Reference code: C25-01
Economist Richard Wolff has proposed replacing traditional corporations with workers’ cooperatives (“coops” for short). More specifically, he advocates for Workers’ Self-Directed Enterprises (WSDEs). These organizations aim to distribute wealth, particularly net profits, across a broader economic class of worker-owners, thereby reducing the concentration of capital among a small group of individuals. These objectives are commendable.
Supporters of workers’ cooperatives frequently highlight the Mondragón Corporación Cooperativa, commonly known as the Mondragon Corporation, as a successful example of this model. Mondragon deserves recognition for building a workers’ cooperative employing approximately 70,000–80,000 individuals. However, Mondragon also illustrates certain challenges inherent in cooperatives of such scale. First, advocates often struggle to identify another cooperative that rivals Mondragon in both size and reputation. Second, Mondragon’s employment levels have remained relatively static at the aforementioned range since 2017.
Commons Capitalism Entities
I propose that Commons Capitalism Entities (CCEs) could serve as a complement to workers’ cooperatives, primarily because of their capacity to replicate and expand to reach far larger numbers of workers. While cooperatives may employ tens of thousands, CCEs could employ tens of millions. These entities would emphasize premium wages and Nordic-style social benefits for employees. This approach represents a more impactful and equitable use of net profits than limiting equity distribution to a relatively small group of worker-owners.

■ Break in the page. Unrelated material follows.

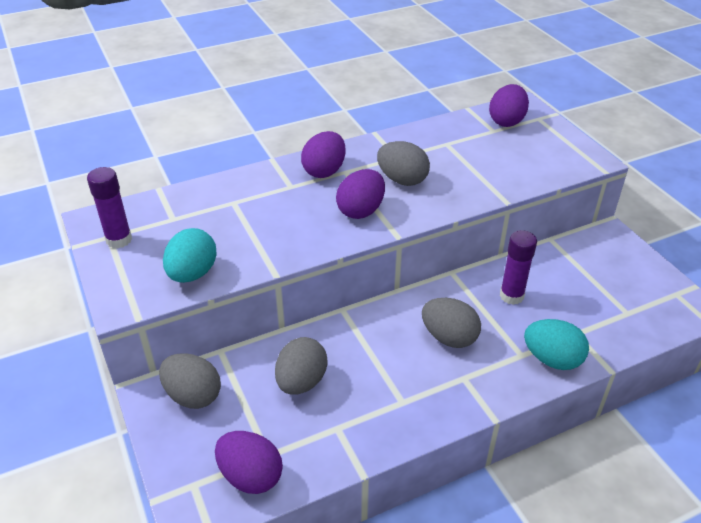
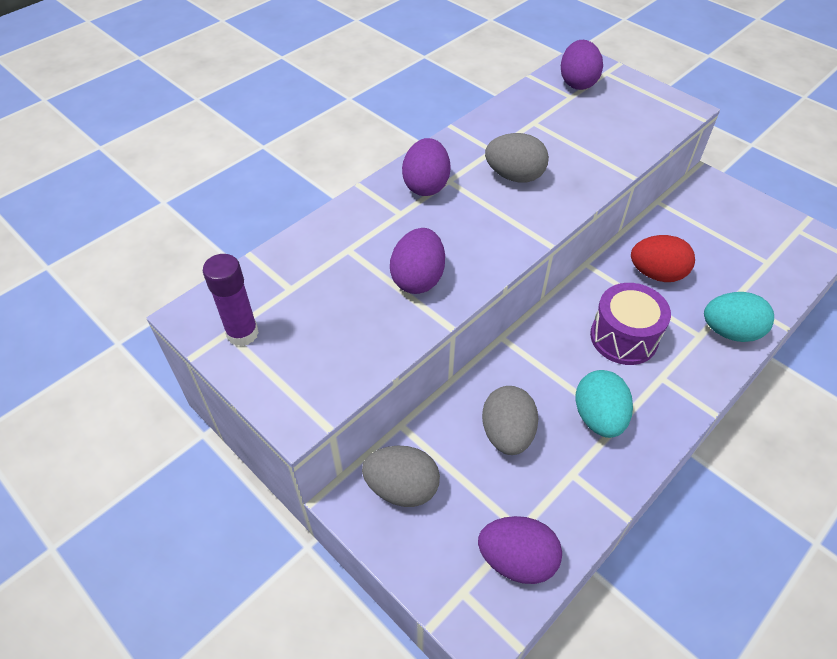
camera: 20 degrees left, 10 degrees up
(192, 274) = (357, 352): turquoise egg -> turquoise egg (598, 417)
(361, 211) = (494, 224): purple egg -> purple egg (418, 279)
(449, 337) = (623, 337): grey egg -> purple drum
(511, 296) = (656, 274): purple glue stick -> red egg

Why Wages and Social Benefits Scale More Effectively
Within a CCE framework:
- Breadth of impact. Cash wages and benefits reach every employee directly through payroll or benefit enrollment. By contrast, equity typically accrues to a much smaller subset of worker-owners; even in “worker-owned” models, this often means tens of thousands rather than millions.

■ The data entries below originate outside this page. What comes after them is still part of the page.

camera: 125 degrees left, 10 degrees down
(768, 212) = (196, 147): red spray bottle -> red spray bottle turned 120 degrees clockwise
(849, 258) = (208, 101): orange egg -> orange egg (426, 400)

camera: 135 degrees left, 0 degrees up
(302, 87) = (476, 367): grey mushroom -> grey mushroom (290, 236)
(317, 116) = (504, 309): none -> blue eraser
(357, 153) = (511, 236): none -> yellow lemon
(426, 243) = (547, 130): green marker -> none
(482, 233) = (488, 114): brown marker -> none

- Immediate poverty and instability reduction. Higher wages and comprehensive benefits (including healthcare, parental leave, robust pensions, and training opportunities) alleviate financial stress, reduce turnover, and improve living standards immediately rather than decades later when equity might become liquid.
- Simplicity and liquidity. Wages and benefits are straightforward to administer and use. Equity, on the other hand, is illiquid, administratively complex, and its value depends heavily on company valuations and exit events.
- Primary priority. Workers would be guaranteed a living wage aligned with market standards, supplemented by progressive premiums for lower pay bands.
- Allocation of net profits. A CCE would dedicate 25% of net profits to pensions, healthcare, and leave; 10% to education and training; and 50% to reinvestment and acquisitions.
- Competitiveness. Although sustained wage and benefit premiums increase unit labor costs, this is precisely the purpose of commons capitalism. A CCE need not maximize net profits; it only needs to achieve reasonable profitability. Freed from strict return-on-investment requirements, CCEs could outperform traditional corporations.
- Macroeconomic fairness. Redirecting corporate surplus into wages and benefits immediately shifts income from capital to labor, narrowing income and wealth disparities more directly than equity-based schemes that concentrate future capital gains.
Why Equity Appears Attractive to Some
- Ownership incentives. Proponents of cooperatives argue that ownership aligns incentives and gives workers a stake in long-term value creation. Yet similar alignment can be achieved without capital ownership through profit-sharing bonuses and annual cash pools tied to firm performance distributed to all employees.
- Wealth creation versus wage security. Equity tends to enrich a small minority while offering limited benefits to the majority. If the goal is broad economic security, wages combined with benefits provide a stronger foundation.
Raising Living Standards
The central aim of Commons Capitalism is to elevate living standards, reduce economic precarity, and narrow income gaps quickly and at scale. Premium wages, coupled with Nordic-style benefits, consistently deliver greater social value per dollar than equity distribution to a small group. Equity generates concentrated and speculative wealth, whereas wages and benefits foster widespread, durable improvements in people’s lives.